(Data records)
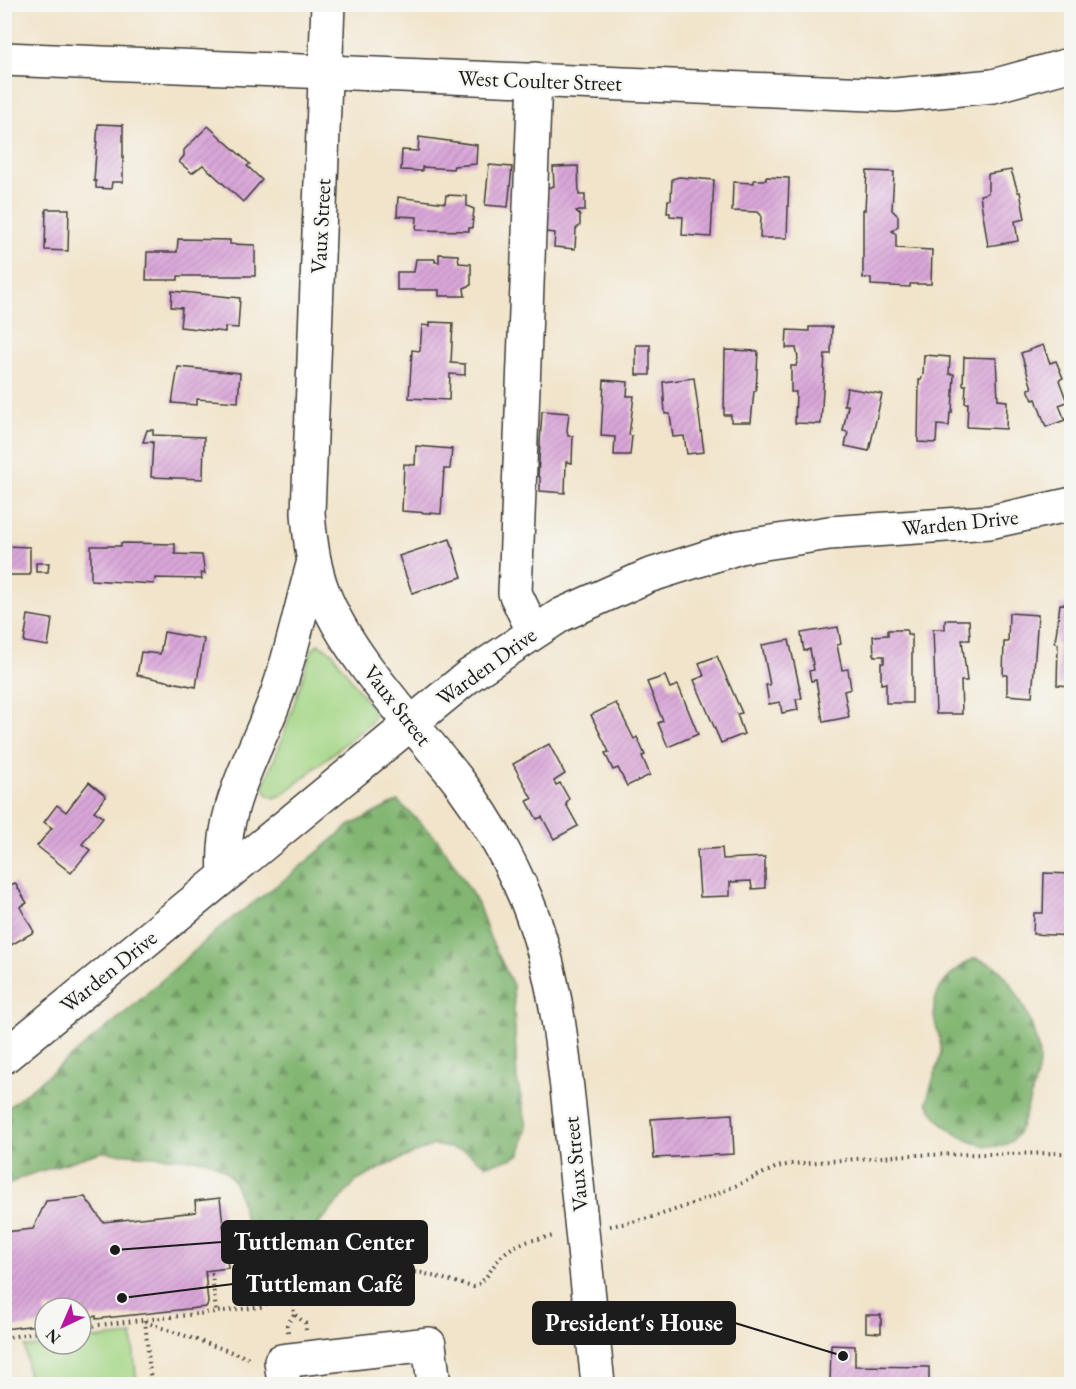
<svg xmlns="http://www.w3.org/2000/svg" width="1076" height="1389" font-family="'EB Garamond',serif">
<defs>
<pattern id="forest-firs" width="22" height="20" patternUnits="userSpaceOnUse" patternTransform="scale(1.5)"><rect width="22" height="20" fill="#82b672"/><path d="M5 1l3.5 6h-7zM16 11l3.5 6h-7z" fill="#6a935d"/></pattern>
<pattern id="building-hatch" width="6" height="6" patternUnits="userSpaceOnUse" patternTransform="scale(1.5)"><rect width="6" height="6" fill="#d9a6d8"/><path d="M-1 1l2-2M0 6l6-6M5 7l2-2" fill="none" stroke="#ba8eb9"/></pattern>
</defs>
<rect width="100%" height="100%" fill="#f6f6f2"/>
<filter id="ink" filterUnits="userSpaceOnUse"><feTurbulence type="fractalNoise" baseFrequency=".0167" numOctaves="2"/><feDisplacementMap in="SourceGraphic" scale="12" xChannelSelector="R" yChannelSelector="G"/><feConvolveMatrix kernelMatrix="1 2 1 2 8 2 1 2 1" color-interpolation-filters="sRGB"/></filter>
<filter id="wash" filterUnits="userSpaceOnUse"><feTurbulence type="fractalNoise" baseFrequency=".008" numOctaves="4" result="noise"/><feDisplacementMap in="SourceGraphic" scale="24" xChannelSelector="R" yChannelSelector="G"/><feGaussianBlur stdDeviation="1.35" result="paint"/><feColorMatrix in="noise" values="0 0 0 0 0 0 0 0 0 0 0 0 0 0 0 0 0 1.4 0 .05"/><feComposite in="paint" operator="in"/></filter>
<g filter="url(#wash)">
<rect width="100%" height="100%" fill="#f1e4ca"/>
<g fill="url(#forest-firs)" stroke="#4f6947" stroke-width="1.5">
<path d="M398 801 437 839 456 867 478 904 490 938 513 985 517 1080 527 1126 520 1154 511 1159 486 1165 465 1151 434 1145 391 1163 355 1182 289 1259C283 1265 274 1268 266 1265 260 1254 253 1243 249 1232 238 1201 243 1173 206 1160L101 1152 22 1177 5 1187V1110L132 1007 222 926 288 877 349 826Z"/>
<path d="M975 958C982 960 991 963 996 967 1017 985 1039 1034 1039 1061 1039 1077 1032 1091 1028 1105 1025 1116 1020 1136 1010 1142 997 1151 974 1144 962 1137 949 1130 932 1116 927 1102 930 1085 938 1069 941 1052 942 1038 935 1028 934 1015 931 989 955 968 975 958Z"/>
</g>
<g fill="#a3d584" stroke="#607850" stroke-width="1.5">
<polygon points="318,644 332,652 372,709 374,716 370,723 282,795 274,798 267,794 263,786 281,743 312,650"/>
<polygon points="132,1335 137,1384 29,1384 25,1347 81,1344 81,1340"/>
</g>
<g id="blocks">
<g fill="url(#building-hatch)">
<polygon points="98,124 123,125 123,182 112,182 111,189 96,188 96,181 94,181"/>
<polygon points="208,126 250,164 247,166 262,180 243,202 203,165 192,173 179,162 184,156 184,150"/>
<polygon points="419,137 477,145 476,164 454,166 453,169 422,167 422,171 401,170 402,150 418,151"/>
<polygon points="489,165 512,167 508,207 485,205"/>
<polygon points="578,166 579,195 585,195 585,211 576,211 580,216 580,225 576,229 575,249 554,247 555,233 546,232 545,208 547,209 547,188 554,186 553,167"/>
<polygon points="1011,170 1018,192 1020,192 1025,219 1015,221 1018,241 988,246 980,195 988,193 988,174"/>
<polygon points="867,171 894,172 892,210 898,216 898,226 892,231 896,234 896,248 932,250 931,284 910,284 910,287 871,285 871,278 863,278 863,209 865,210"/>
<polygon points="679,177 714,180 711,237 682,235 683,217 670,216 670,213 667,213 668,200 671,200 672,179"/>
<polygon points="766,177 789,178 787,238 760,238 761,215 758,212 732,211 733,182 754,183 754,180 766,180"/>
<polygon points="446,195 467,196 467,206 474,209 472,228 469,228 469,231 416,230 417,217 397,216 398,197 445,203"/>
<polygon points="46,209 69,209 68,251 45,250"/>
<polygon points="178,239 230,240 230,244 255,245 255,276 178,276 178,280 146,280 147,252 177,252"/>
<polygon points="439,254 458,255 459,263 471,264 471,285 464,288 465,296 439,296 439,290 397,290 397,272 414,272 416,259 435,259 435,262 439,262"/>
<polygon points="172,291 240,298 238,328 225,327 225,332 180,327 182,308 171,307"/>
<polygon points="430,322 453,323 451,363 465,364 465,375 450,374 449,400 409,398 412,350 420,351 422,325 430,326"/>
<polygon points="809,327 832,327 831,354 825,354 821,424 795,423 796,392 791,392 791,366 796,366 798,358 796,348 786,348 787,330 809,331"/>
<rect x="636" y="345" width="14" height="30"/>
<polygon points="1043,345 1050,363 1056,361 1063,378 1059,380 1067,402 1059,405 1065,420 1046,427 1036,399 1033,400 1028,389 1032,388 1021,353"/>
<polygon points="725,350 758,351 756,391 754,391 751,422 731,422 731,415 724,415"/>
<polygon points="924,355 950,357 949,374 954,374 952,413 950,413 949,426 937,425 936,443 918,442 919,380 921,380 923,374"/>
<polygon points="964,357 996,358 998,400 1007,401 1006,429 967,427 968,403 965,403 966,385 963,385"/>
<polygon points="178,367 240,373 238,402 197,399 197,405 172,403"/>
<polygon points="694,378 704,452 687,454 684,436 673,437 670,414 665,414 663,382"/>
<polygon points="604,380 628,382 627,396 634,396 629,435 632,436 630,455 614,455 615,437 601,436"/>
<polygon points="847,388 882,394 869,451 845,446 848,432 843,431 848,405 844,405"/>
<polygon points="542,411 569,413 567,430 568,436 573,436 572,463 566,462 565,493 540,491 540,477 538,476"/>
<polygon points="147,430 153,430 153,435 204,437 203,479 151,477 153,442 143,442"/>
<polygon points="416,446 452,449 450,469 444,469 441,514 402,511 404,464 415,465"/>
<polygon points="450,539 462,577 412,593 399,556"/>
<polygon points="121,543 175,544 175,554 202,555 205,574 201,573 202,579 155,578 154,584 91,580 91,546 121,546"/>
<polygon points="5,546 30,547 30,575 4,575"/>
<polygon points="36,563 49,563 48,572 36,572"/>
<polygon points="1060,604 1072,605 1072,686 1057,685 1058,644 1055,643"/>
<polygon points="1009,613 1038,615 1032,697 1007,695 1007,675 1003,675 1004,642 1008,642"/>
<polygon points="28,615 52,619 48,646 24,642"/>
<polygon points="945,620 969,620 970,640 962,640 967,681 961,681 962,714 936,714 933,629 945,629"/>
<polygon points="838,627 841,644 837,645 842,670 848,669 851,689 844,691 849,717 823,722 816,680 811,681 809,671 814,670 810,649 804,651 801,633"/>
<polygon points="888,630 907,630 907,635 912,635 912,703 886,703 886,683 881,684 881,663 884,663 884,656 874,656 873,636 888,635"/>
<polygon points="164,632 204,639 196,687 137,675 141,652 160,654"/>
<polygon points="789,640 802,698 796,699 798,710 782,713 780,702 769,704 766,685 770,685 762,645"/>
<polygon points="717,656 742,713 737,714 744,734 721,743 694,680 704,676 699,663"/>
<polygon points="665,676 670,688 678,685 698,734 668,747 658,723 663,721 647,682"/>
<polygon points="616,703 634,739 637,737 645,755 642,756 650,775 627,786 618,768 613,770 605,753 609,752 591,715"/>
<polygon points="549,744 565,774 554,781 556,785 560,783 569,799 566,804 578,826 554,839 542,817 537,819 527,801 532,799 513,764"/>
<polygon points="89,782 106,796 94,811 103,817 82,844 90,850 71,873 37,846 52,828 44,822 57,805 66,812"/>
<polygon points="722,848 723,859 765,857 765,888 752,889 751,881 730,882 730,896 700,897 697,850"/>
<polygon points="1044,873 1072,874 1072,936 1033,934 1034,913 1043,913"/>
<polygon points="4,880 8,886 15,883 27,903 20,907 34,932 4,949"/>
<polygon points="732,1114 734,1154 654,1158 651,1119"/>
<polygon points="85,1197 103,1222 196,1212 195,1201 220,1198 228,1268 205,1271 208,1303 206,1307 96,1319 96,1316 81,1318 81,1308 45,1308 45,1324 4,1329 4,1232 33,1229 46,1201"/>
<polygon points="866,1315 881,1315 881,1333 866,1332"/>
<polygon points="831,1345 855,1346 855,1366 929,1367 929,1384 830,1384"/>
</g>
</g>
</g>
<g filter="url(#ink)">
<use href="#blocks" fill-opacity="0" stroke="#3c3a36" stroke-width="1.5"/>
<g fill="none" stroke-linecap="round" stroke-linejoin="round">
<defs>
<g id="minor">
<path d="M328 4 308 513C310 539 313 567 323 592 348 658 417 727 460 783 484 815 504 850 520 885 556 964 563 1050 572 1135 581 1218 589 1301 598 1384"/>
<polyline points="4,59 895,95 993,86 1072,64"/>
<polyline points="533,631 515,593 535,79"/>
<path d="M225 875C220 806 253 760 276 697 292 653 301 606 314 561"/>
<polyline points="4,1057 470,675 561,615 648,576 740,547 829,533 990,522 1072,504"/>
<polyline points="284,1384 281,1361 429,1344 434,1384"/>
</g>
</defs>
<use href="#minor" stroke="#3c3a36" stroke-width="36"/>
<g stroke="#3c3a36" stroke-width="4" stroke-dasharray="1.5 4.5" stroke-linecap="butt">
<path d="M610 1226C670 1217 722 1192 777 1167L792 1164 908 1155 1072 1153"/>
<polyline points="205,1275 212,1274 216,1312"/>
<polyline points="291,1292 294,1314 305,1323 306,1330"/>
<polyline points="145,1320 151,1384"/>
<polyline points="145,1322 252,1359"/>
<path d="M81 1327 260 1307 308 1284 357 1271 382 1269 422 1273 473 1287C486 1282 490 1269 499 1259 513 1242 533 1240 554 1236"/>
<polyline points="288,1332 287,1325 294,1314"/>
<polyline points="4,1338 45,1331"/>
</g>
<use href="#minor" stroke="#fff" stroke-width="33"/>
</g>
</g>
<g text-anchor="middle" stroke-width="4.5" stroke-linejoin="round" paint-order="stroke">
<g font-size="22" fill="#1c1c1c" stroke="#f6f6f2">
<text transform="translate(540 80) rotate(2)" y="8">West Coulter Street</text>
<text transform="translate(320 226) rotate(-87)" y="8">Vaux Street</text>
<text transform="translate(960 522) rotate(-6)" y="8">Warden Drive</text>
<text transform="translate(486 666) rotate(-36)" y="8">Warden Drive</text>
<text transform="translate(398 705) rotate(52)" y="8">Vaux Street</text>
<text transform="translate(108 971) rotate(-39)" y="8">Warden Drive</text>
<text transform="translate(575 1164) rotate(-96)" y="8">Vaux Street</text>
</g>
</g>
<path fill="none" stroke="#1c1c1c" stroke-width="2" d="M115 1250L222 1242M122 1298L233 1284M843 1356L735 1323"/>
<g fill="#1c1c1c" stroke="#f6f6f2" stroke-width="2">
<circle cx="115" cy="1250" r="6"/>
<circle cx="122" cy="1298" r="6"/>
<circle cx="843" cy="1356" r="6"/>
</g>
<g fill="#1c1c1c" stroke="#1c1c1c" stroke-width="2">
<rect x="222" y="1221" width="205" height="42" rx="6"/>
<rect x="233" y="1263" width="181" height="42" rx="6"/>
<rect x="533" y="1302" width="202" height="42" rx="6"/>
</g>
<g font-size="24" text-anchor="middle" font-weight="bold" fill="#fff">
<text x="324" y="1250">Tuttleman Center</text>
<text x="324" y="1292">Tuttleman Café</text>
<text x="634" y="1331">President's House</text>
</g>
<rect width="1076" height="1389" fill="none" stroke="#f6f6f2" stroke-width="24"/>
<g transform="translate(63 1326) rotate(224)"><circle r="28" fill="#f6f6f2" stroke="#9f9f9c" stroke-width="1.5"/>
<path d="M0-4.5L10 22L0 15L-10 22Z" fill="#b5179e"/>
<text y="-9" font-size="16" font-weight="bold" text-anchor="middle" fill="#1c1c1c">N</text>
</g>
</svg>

PROBLEM DETAILS ▸ The answer is a count and nothing more: lines above that contain "feDisplacementMap".

SOLUTION TO THE PROBLEM ▸ 2